L'ultimo bianco Natale risaliva a dodici anni prima.

Adesso, gettando l'occhio fuori dalle finestre, si notava solo qualche sporca spruzzata di neve ai piedi degli alberi e sui bordi dei marciapiedi. Nessun spazzaneve tediante, nessuna lingua di fuori, nessun candido pupazzo a cui cascava il naso a carota. Nei giorni precedenti c'erano state nevicate saltuarie, brevissime. Remissive. Giusto per non sfaldare l'illusione dei più piccoli, di chi ancora credeva di trovarsi nella casetta di una palla di vetro.

La mia si era rotta tre volte.

La prima quando avevo scoperto cosa aveva trascorso la mia mamma biologica. La seconda durante lo spettacolo di beneficenza. La terza dopo le parole di Olivia sui miei genitori.

Raccogliere i cocci e ricostruire la mia palla di vetro una quarta volta richiedeva una forza che non possedevo. Le incrinature erano troppe, i frammenti raddoppiati, alcuni dispersi.

A quel punto, era meglio cercarne una nuova.

Anche per quel venticinque dicembre ero stata percossa dalla malinconia che emanavano le lucine che abbellivano il nostro albero all'angolo del salone, una guardia reale che proteggeva il camino acceso.

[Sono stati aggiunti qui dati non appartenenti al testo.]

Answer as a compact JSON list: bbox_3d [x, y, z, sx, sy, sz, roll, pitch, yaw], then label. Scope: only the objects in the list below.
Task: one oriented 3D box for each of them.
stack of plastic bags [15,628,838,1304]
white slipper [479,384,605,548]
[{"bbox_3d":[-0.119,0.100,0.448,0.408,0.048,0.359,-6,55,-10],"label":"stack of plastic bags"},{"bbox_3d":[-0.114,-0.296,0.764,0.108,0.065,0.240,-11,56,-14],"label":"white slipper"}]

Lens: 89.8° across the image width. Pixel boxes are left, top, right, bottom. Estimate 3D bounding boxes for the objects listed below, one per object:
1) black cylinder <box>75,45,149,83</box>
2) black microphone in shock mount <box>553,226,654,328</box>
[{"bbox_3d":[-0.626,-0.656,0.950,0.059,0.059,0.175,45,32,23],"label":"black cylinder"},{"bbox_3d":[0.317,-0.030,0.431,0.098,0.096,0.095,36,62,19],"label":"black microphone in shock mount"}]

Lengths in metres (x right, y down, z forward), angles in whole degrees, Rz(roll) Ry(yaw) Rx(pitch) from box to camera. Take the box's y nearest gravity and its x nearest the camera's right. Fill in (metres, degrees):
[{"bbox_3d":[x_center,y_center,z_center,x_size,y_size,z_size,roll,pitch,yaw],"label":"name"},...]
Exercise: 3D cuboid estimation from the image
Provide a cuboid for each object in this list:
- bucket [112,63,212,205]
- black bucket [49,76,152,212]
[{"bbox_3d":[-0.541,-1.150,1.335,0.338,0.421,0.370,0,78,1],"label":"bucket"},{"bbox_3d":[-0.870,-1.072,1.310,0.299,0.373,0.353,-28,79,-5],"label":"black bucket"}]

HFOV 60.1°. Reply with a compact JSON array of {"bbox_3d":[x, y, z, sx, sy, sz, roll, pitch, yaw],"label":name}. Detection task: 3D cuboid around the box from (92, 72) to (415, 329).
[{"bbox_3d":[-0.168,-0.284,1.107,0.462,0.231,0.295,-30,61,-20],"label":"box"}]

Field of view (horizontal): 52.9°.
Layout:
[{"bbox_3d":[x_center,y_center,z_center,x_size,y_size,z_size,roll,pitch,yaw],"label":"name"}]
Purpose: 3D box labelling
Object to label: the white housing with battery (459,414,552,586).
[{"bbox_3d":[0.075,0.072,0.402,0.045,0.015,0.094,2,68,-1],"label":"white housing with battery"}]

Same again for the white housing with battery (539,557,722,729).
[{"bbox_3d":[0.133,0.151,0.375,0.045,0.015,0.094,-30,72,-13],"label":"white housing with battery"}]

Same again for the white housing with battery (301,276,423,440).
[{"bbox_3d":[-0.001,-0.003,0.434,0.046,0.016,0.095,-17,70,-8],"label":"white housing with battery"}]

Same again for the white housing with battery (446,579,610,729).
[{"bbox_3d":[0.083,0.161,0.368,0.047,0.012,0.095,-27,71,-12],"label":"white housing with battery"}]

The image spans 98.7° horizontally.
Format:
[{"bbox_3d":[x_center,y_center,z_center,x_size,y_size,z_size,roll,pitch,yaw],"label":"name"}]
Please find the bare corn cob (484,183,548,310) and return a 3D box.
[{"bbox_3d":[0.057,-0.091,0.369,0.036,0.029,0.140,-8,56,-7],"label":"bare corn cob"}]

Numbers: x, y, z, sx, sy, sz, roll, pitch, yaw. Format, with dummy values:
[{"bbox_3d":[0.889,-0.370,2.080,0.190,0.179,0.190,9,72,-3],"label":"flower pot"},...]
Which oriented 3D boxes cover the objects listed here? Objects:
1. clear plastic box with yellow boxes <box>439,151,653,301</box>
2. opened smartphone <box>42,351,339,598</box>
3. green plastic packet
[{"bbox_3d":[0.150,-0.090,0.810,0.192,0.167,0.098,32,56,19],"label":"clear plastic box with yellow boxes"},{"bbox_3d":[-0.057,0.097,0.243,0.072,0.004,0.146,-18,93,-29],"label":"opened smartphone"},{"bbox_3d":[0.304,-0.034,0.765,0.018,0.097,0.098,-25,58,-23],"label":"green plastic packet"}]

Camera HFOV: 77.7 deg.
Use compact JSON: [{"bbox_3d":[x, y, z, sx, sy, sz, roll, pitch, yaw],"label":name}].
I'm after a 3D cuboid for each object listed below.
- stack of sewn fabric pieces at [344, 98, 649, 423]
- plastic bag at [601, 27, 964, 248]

A volte, con in mano una tazza di cioccolata, mi mettevo a contemplare le fiamme ondeggiare sinuosamente al di là dello sportello. Lì mi rendevo conto di non provare la stessa felicità di quando ero bambina. Erano quelli i momenti in cui mi saliva la nostalgia della mia palla di vetro, quando era ancora sana, intatta.

Fra tutto, mi mancava il forte senso di sorellanza che si era istaurato fra me e Olivia. Autentico, un reciproco equilibrarsi a vicenda, i piatti della bilancia sempre ben allineati. Ora, il nostro rapporto assomigliava di più a un'altalena basculante: si era creato un divario che pareva ormai impossibile da risanare, dove lei mi osservava in cima e con aria supponente, mentre io cercavo di comprenderla da terra, incapace di raggiungere la sua altezza.

Tuttavia, ogni volta che compivo qualcosa da sola e senza che Olivia ne venisse a conoscenza, improvvisamente non mi sentivo più un'incapace. Ero io a valutarmi ea screditarmi, se necessario.

Non lei.

Cambiava qualcosa, in sua assenza.

Ed era quella piccola concretizzazione ad avermi portata a temere una sua comparsa improvvisa nei momenti importanti, in cui assistevo all'effetto delle mie luminarie, gli addobbi che avevo incominciato ad appendere negli angoli trascurati della mia vita: l'avvicinamento coi miei amici, il minuscolo passo verso il canto, provare qualcosa per Desmond, permettermi di guardarlo, illudermi, ricamare in silenzio trame contorte nel nostro rapporto.